Problem requirements
Would you give the listing again exactly, without its images?

Material for this exercise
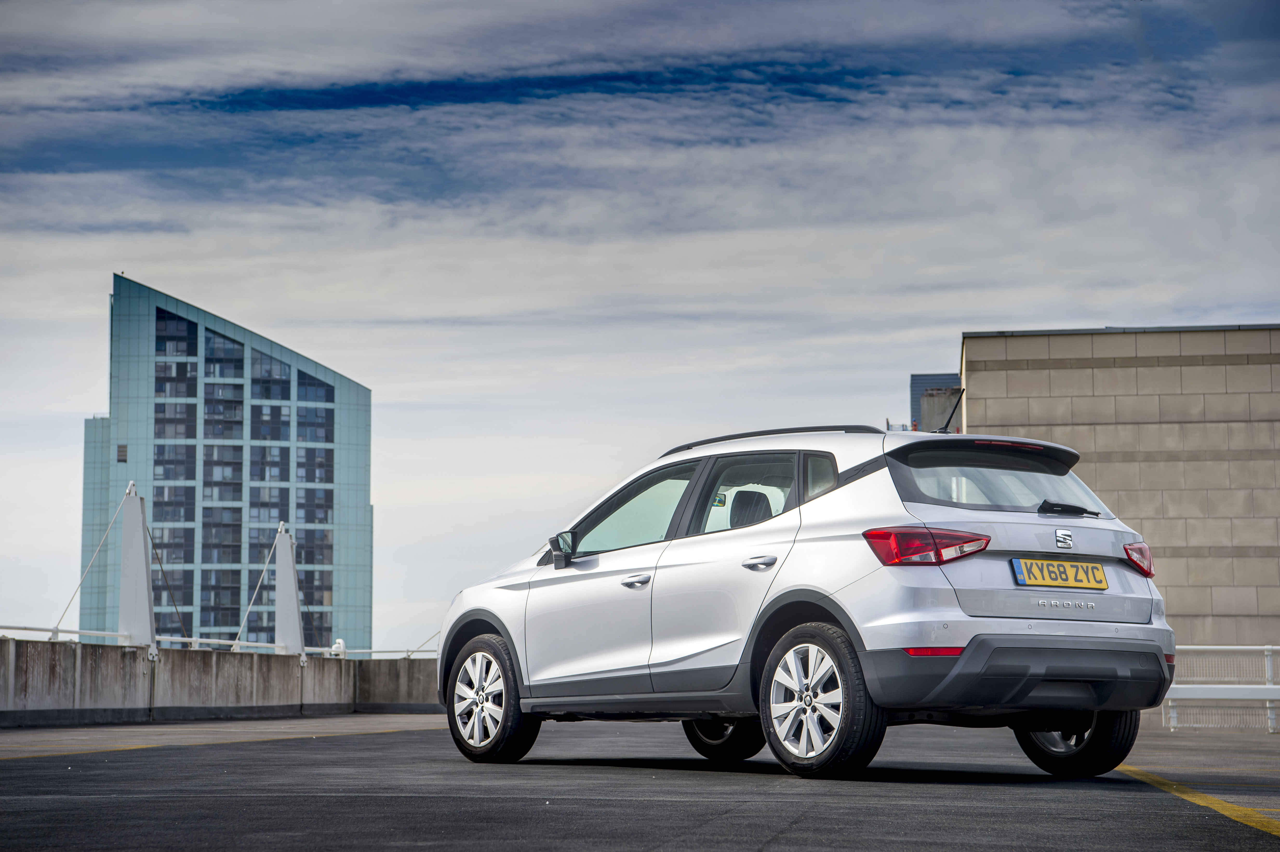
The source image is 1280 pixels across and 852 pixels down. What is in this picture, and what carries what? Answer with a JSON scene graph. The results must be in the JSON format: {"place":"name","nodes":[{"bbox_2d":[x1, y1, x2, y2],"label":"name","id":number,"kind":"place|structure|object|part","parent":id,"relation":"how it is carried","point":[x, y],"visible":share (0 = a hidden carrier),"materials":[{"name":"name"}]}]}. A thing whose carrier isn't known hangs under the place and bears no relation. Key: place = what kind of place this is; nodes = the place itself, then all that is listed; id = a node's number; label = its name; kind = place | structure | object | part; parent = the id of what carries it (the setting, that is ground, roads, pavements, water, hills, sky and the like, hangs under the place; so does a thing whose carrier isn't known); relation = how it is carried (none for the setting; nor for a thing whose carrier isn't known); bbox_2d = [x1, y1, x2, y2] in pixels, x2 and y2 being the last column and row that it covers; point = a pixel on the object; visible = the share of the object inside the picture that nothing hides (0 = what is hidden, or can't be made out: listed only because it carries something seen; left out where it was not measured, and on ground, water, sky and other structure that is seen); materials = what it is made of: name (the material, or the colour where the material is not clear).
{"place":"outdoors","nodes":[
{"label":"outdoors","id":0,"kind":"place"},
{"bbox_2d":[0,637,438,725],"label":"concrete wall","id":1,"kind":"structure","parent":0,"point":[73,694],"materials":[{"name":"grey concrete"}]},
{"bbox_2d":[118,481,156,651],"label":"post","id":2,"kind":"object","parent":1,"relation":"attached to","point":[141,555],"visible":0.95,"materials":[{"name":"metal"}]},
{"bbox_2d":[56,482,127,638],"label":"cable","id":3,"kind":"object","parent":2,"relation":"attached to","point":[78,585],"visible":0.93,"materials":[{"name":"grey metal"}]},
{"bbox_2d":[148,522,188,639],"label":"cable","id":4,"kind":"object","parent":2,"relation":"attached to","point":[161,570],"visible":0.78,"materials":[{"name":"metal"}]},
{"bbox_2d":[0,624,437,658],"label":"railing","id":5,"kind":"object","parent":1,"relation":"attached to","point":[93,632],"visible":0.59,"materials":[{"name":"metal"}]},
{"bbox_2d":[272,522,305,656],"label":"post","id":6,"kind":"object","parent":1,"relation":"attached to","point":[299,624],"visible":0.92,"materials":[{"name":"metal"}]},
{"bbox_2d":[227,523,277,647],"label":"cable","id":7,"kind":"object","parent":6,"relation":"attached to","point":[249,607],"visible":0.95,"materials":[{"name":"grey metal"}]},
{"bbox_2d":[329,637,347,656],"label":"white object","id":8,"kind":"object","parent":1,"relation":"attached to","point":[339,641],"visible":0.65,"materials":[{"name":"white"}]},
{"bbox_2d":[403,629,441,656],"label":"cable","id":9,"kind":"object","parent":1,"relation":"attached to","point":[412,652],"visible":0.35,"materials":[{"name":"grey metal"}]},
{"bbox_2d":[82,271,374,655],"label":"glass office building","id":10,"kind":"structure","parent":0,"point":[359,391],"materials":[{"name":"glass"}]},
{"bbox_2d":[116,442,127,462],"label":"window","id":11,"kind":"structure","parent":10,"relation":"in","point":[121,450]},
{"bbox_2d":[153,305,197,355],"label":"window","id":12,"kind":"structure","parent":10,"relation":"in","point":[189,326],"materials":[{"name":"blue glass"}]},
{"bbox_2d":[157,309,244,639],"label":"window strip","id":13,"kind":"structure","parent":10,"relation":"in","point":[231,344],"materials":[{"name":"glass"}]},
{"bbox_2d":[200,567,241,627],"label":"window","id":14,"kind":"structure","parent":10,"relation":"in","point":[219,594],"materials":[{"name":"glass"}]},
{"bbox_2d":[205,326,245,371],"label":"window","id":15,"kind":"structure","parent":10,"relation":"in","point":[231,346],"materials":[{"name":"glass"}]},
{"bbox_2d":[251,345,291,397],"label":"window","id":16,"kind":"structure","parent":10,"relation":"in","point":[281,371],"materials":[{"name":"glass"}]},
{"bbox_2d":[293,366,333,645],"label":"window strip","id":17,"kind":"structure","parent":10,"relation":"in","point":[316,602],"materials":[{"name":"glass"}]},
{"bbox_2d":[0,713,1279,851],"label":"asphalt road","id":18,"kind":"structure","parent":0,"point":[331,746],"materials":[{"name":"grey asphalt"}]},
{"bbox_2d":[0,712,445,759],"label":"yellow line","id":19,"kind":"object","parent":18,"relation":"on","point":[18,756],"visible":0.97,"materials":[{"name":"yellow"}]},
{"bbox_2d":[438,419,1177,782],"label":"car","id":20,"kind":"object","parent":18,"relation":"on","point":[995,622],"visible":0.98,"materials":[{"name":"metal"}]},
{"label":"wheel","id":21,"kind":"part","parent":20,"relation":"part of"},
{"label":"mirror","id":22,"kind":"part","parent":20,"relation":"part of","materials":[{"name":"black mirror"}]},
{"label":"front door window","id":23,"kind":"part","parent":20,"relation":"part of","materials":[{"name":"clear glass"}]},
{"label":"front door handle","id":24,"kind":"part","parent":20,"relation":"part of","materials":[{"name":"silver metal"}]},
{"label":"wheel","id":25,"kind":"part","parent":20,"relation":"part of","materials":[{"name":"black rubber"}]},
{"label":"door window","id":26,"kind":"part","parent":20,"relation":"part of","materials":[{"name":"glass"}]},
{"label":"seat","id":27,"kind":"part","parent":20,"relation":"part of","materials":[{"name":"black"}]},
{"label":"door handle","id":28,"kind":"part","parent":20,"relation":"part of","materials":[{"name":"silver metal"}]},
{"label":"wheel","id":29,"kind":"part","parent":20,"relation":"part of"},
{"label":"taillight","id":30,"kind":"part","parent":20,"relation":"part of","materials":[{"name":"red plastic"}]},
{"bbox_2d":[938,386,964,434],"label":"car antenna","id":31,"kind":"object","parent":20,"relation":"attached to","point":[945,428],"visible":0.75,"materials":[{"name":"black plastic"}]},
{"label":"window","id":32,"kind":"part","parent":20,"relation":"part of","materials":[{"name":"glass"}]},
{"label":"bumper","id":33,"kind":"part","parent":20,"relation":"part of","materials":[{"name":"grey plastic"}]},
{"bbox_2d":[1010,556,1109,589],"label":"license plate","id":34,"kind":"object","parent":20,"relation":"attached to","point":[1048,577],"visible":0.97,"materials":[{"name":"yellow plastic"}]},
{"label":"wheel","id":35,"kind":"part","parent":20,"relation":"part of","materials":[{"name":"black rubber"}]},
{"bbox_2d":[1116,763,1279,837],"label":"yellow line","id":36,"kind":"object","parent":18,"relation":"on","point":[1213,800],"visible":0.91,"materials":[{"name":"yellow paint"}]},
{"bbox_2d":[1165,645,1279,731],"label":"metal railing","id":37,"kind":"object","parent":18,"relation":"on","point":[1266,647],"visible":0.63,"materials":[{"name":"white metal"}]},
{"bbox_2d":[0,0,1279,657],"label":"sky","id":38,"kind":"structure","parent":0,"point":[1271,299],"materials":[{"name":"blue"}]},
{"bbox_2d":[909,372,960,432],"label":"distant building","id":39,"kind":"structure","parent":0,"point":[935,378],"materials":[{"name":"grey"}]},
{"bbox_2d":[963,324,1279,656],"label":"stone building","id":40,"kind":"structure","parent":0,"point":[1018,376],"materials":[{"name":"beige stone"}]}
]}

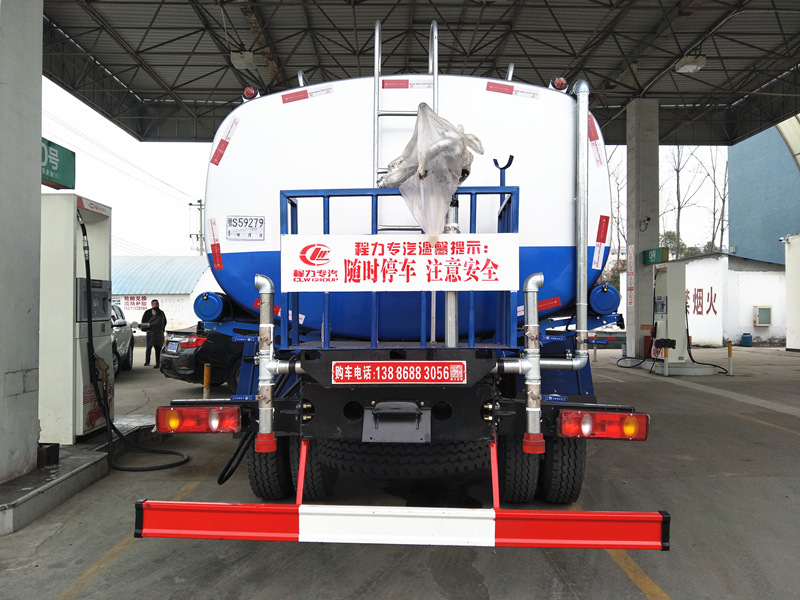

Task response
The source image is 1280 pixels across and 852 pixels down. What is in this picture, and what carries what? Answer with a JSON scene graph. The results must be in the JSON format: {"place":"name","nodes":[{"bbox_2d":[x1, y1, x2, y2],"label":"name","id":number,"kind":"place|structure|object|part","parent":id,"relation":"how it is carried","point":[x, y],"visible":share (0 = a hidden carrier),"materials":[{"name":"name"}]}]}. A thing whose carrier isn't known hangs under the place and bears no relation. Key: place = what kind of place this is; nodes = the place itself, then all that is listed; id = a node's number; label = its name; kind = place | structure | object | part; parent = the id of what carries it (the setting, that is ground, roads, pavements, water, hills, sky and the like, hangs under the place; so does a thing whose carrier isn't known); relation = how it is carried (none for the setting; nor for a thing whose carrier isn't known); bbox_2d = [x1, y1, x2, y2] in pixels, x2 and y2 being the last column and row that it covers; point = a pixel on the object; visible = the share of the object inside the picture that nothing hides (0 = what is hidden, or can't be made out: listed only because it carries something seen; left out where it was not measured, and on ground, water, sky and other structure that is seen); materials = what it is made of: name (the material, or the colour where the material is not clear).
{"place":"outdoors","nodes":[
{"label":"outdoors","id":0,"kind":"place"},
{"bbox_2d":[0,637,438,725],"label":"concrete wall","id":1,"kind":"structure","parent":0,"point":[73,694],"materials":[{"name":"grey concrete"}]},
{"bbox_2d":[118,481,156,651],"label":"post","id":2,"kind":"object","parent":1,"relation":"attached to","point":[141,555],"visible":0.95,"materials":[{"name":"metal"}]},
{"bbox_2d":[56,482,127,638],"label":"cable","id":3,"kind":"object","parent":2,"relation":"attached to","point":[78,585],"visible":0.93,"materials":[{"name":"grey metal"}]},
{"bbox_2d":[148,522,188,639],"label":"cable","id":4,"kind":"object","parent":2,"relation":"attached to","point":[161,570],"visible":0.78,"materials":[{"name":"metal"}]},
{"bbox_2d":[0,624,437,658],"label":"railing","id":5,"kind":"object","parent":1,"relation":"attached to","point":[93,632],"visible":0.59,"materials":[{"name":"metal"}]},
{"bbox_2d":[272,522,305,656],"label":"post","id":6,"kind":"object","parent":1,"relation":"attached to","point":[299,624],"visible":0.92,"materials":[{"name":"metal"}]},
{"bbox_2d":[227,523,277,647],"label":"cable","id":7,"kind":"object","parent":6,"relation":"attached to","point":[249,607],"visible":0.95,"materials":[{"name":"grey metal"}]},
{"bbox_2d":[329,637,347,656],"label":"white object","id":8,"kind":"object","parent":1,"relation":"attached to","point":[339,641],"visible":0.65,"materials":[{"name":"white"}]},
{"bbox_2d":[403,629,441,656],"label":"cable","id":9,"kind":"object","parent":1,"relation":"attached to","point":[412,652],"visible":0.35,"materials":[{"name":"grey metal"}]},
{"bbox_2d":[82,271,374,655],"label":"glass office building","id":10,"kind":"structure","parent":0,"point":[359,391],"materials":[{"name":"glass"}]},
{"bbox_2d":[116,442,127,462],"label":"window","id":11,"kind":"structure","parent":10,"relation":"in","point":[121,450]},
{"bbox_2d":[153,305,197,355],"label":"window","id":12,"kind":"structure","parent":10,"relation":"in","point":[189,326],"materials":[{"name":"blue glass"}]},
{"bbox_2d":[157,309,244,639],"label":"window strip","id":13,"kind":"structure","parent":10,"relation":"in","point":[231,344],"materials":[{"name":"glass"}]},
{"bbox_2d":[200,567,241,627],"label":"window","id":14,"kind":"structure","parent":10,"relation":"in","point":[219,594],"materials":[{"name":"glass"}]},
{"bbox_2d":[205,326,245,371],"label":"window","id":15,"kind":"structure","parent":10,"relation":"in","point":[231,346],"materials":[{"name":"glass"}]},
{"bbox_2d":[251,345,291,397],"label":"window","id":16,"kind":"structure","parent":10,"relation":"in","point":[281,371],"materials":[{"name":"glass"}]},
{"bbox_2d":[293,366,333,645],"label":"window strip","id":17,"kind":"structure","parent":10,"relation":"in","point":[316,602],"materials":[{"name":"glass"}]},
{"bbox_2d":[0,713,1279,851],"label":"asphalt road","id":18,"kind":"structure","parent":0,"point":[331,746],"materials":[{"name":"grey asphalt"}]},
{"bbox_2d":[0,712,445,759],"label":"yellow line","id":19,"kind":"object","parent":18,"relation":"on","point":[18,756],"visible":0.97,"materials":[{"name":"yellow"}]},
{"bbox_2d":[438,419,1177,782],"label":"car","id":20,"kind":"object","parent":18,"relation":"on","point":[995,622],"visible":0.98,"materials":[{"name":"metal"}]},
{"label":"wheel","id":21,"kind":"part","parent":20,"relation":"part of"},
{"label":"mirror","id":22,"kind":"part","parent":20,"relation":"part of","materials":[{"name":"black mirror"}]},
{"label":"front door window","id":23,"kind":"part","parent":20,"relation":"part of","materials":[{"name":"clear glass"}]},
{"label":"front door handle","id":24,"kind":"part","parent":20,"relation":"part of","materials":[{"name":"silver metal"}]},
{"label":"wheel","id":25,"kind":"part","parent":20,"relation":"part of","materials":[{"name":"black rubber"}]},
{"label":"door window","id":26,"kind":"part","parent":20,"relation":"part of","materials":[{"name":"glass"}]},
{"label":"seat","id":27,"kind":"part","parent":20,"relation":"part of","materials":[{"name":"black"}]},
{"label":"door handle","id":28,"kind":"part","parent":20,"relation":"part of","materials":[{"name":"silver metal"}]},
{"label":"wheel","id":29,"kind":"part","parent":20,"relation":"part of"},
{"label":"taillight","id":30,"kind":"part","parent":20,"relation":"part of","materials":[{"name":"red plastic"}]},
{"bbox_2d":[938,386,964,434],"label":"car antenna","id":31,"kind":"object","parent":20,"relation":"attached to","point":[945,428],"visible":0.75,"materials":[{"name":"black plastic"}]},
{"label":"window","id":32,"kind":"part","parent":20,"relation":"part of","materials":[{"name":"glass"}]},
{"label":"bumper","id":33,"kind":"part","parent":20,"relation":"part of","materials":[{"name":"grey plastic"}]},
{"bbox_2d":[1010,556,1109,589],"label":"license plate","id":34,"kind":"object","parent":20,"relation":"attached to","point":[1048,577],"visible":0.97,"materials":[{"name":"yellow plastic"}]},
{"label":"wheel","id":35,"kind":"part","parent":20,"relation":"part of","materials":[{"name":"black rubber"}]},
{"bbox_2d":[1116,763,1279,837],"label":"yellow line","id":36,"kind":"object","parent":18,"relation":"on","point":[1213,800],"visible":0.91,"materials":[{"name":"yellow paint"}]},
{"bbox_2d":[1165,645,1279,731],"label":"metal railing","id":37,"kind":"object","parent":18,"relation":"on","point":[1266,647],"visible":0.63,"materials":[{"name":"white metal"}]},
{"bbox_2d":[0,0,1279,657],"label":"sky","id":38,"kind":"structure","parent":0,"point":[1271,299],"materials":[{"name":"blue"}]},
{"bbox_2d":[909,372,960,432],"label":"distant building","id":39,"kind":"structure","parent":0,"point":[935,378],"materials":[{"name":"grey"}]},
{"bbox_2d":[963,324,1279,656],"label":"stone building","id":40,"kind":"structure","parent":0,"point":[1018,376],"materials":[{"name":"beige stone"}]}
]}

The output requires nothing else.